Influenza is one of New Zealand’s most infectious diseases affecting about 20 per cent of the population each year.
This year, however, due to a high demand in vaccination, some GPs and pharmacies around the country have experienced shortages.
In June, the Ministry of Health advised that distribution of the vaccine had reached near record levels with about 1.3 million doses being distributed.
This caused some providers to run out and the ministry to urge remaining stocks be used for vulnerable populations such as pregnant women, people aged over 65, those with certain chronic illnesses and children under four with severe respiratory illness.
On July 6, the Ministry of Health announced that it had worked with Pharmac and an additional 55,000 doses of influenza vaccine FluQuadri had been sourced for delivery to New Zealand from July 8.
University of Otago, Wellington, professor of public health, Dr Michael Baker, said he would encourage everyone to get vaccinated to protect themselves as well as those more susceptible to influenza complications.
To ensure supply and demand meet up, people should get vaccinated as early in the season as possible so increased levels of stock are ordered in advance.
“Getting vaccinated early sends a message that there’s a demand there.”
Influenza is a serious illness but many people who are exposed to the virus have no symptoms, particularly if they’re vaccinated, he said.
“There’s a spectrum of illness. For thousand of New Zealanders it’s an extremely unpleasant illness, quite debilitating for a week.
“Thousands have to go to hospital and it kills about 500 people every year.”
The main reason influenza can have such serious consequences is because it can exacerbate other illness and cause complications which can be fatal.
“Every year an extra 1600 deaths occur in June, July, August and September, quite a few of those are caused by influenza.
“If everyone got vaccinated some of those deaths wouldn’t happen.”
Vulnerable people such as elderly aren’t necessarily more susceptible to catching the flu but when they do get it the illness is often more severe, Baker said.
It can cause issues for those with cardiovascular disease because it can affect the lining of arteries which can cause a heart attack or stroke.
It can also create inflammation of the lungs causing damage or pneumonia.
“If you’re already having trouble with respiratory disease it can cause major respiratory failure.”
Ministry of Health director of public health, Dr Caroline McElnay, said the ministry is continuing to ask GPs and pharmacists to closely manage stock levels and prioritise those at greatest risk.
“More than 1.33 million doses of influenza vaccine have been distributed this year and it’s encouraging that so many New Zealanders are protected.
“As well as vaccination, it’s also important to remember the other ways to help keep healthy during flu season.
“Washing hands, safe sneezing, and staying home if you’re unwell are other ways we can reduce the spread of winter illnesses including flu.”

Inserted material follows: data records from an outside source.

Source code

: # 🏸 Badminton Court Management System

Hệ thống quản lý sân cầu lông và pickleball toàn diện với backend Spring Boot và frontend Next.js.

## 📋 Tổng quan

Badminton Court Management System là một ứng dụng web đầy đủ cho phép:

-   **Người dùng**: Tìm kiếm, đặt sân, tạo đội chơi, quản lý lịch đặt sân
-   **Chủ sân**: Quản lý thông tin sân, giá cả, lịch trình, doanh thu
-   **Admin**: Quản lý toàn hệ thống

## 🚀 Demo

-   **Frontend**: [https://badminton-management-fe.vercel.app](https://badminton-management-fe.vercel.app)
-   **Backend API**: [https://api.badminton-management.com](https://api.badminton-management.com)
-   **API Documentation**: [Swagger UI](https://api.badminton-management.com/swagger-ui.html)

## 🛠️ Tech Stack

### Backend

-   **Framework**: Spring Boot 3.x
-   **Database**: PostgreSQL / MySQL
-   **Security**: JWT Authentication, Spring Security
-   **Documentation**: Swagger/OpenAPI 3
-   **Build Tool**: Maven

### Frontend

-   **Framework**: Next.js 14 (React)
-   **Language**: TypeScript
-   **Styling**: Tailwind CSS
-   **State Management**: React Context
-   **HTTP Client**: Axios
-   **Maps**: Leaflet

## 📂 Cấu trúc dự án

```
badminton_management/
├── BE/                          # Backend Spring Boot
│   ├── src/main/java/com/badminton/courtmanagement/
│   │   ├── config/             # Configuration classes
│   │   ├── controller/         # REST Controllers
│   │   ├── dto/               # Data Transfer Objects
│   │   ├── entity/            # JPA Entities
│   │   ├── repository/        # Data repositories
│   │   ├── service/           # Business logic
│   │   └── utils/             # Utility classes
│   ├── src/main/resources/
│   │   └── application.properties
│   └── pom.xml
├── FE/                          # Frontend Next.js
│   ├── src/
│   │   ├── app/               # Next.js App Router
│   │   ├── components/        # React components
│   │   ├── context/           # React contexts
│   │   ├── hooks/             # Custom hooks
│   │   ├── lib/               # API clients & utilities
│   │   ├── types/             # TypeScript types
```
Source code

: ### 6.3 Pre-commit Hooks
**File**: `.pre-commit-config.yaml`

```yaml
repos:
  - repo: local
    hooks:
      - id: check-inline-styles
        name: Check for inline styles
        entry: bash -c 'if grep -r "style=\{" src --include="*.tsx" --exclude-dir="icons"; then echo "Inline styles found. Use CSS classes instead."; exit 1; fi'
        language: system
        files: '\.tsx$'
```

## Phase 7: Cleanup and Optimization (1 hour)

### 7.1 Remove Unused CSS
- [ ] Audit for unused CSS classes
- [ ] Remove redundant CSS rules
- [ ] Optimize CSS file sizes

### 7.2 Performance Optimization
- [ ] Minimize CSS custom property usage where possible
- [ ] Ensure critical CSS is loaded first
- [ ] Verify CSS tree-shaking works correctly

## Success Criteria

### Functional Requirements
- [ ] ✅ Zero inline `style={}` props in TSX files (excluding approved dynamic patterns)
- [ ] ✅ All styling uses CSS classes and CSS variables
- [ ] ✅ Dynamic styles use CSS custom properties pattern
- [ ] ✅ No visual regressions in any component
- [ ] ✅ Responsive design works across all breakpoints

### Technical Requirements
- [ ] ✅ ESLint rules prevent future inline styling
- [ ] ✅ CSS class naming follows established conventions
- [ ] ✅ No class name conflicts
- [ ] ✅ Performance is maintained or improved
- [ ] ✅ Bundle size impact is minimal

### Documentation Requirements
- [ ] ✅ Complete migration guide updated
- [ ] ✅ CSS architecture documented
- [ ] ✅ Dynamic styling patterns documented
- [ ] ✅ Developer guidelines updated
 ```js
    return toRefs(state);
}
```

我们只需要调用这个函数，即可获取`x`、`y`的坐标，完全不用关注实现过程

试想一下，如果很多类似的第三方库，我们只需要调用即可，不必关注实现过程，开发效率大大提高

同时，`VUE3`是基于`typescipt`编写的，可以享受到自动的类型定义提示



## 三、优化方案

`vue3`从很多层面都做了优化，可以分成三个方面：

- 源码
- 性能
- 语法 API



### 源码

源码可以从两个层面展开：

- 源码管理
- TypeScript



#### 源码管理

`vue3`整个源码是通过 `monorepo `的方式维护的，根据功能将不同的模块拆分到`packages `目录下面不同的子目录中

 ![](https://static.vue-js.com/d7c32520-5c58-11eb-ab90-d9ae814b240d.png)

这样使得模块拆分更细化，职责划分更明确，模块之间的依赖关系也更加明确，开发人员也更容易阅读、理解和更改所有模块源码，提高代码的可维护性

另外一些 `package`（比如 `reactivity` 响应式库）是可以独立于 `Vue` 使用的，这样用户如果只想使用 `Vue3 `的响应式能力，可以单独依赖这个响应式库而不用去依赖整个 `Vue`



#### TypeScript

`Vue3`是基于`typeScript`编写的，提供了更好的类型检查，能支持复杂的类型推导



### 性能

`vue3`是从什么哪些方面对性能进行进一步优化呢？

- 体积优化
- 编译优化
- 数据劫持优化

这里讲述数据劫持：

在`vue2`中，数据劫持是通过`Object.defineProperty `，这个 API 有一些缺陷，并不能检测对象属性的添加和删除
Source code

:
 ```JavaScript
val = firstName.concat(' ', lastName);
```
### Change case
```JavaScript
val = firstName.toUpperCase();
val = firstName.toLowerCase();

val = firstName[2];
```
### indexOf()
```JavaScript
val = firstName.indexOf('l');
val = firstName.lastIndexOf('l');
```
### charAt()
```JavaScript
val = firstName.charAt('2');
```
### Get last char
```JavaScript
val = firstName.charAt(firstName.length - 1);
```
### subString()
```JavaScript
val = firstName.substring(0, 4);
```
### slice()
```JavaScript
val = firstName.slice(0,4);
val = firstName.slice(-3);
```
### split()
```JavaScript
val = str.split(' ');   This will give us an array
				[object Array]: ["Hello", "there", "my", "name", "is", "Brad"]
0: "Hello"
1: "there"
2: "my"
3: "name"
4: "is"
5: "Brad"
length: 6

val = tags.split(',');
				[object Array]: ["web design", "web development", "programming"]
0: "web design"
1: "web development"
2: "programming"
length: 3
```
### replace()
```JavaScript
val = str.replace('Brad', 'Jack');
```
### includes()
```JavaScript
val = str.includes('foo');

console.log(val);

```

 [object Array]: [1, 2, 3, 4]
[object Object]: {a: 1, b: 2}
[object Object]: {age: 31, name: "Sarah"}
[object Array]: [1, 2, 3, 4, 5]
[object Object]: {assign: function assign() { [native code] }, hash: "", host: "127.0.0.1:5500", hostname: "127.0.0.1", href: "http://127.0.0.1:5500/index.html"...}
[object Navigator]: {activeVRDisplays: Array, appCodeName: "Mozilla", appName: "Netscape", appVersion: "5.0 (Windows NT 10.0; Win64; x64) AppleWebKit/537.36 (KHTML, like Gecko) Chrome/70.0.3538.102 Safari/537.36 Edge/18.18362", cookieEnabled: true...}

The arrival of the new stocks will mean that while vulnerable people will remain a priority other New Zealanders will also be able to purchase the vaccine.
FluQuadri was approved for use in patients aged 3 years and older by Medsafe on July 3.
It has previously been used in New Zealand but this year had not completed the approval process until now.
This has enabled it to be imported into New Zealand in response to higher than expected demand.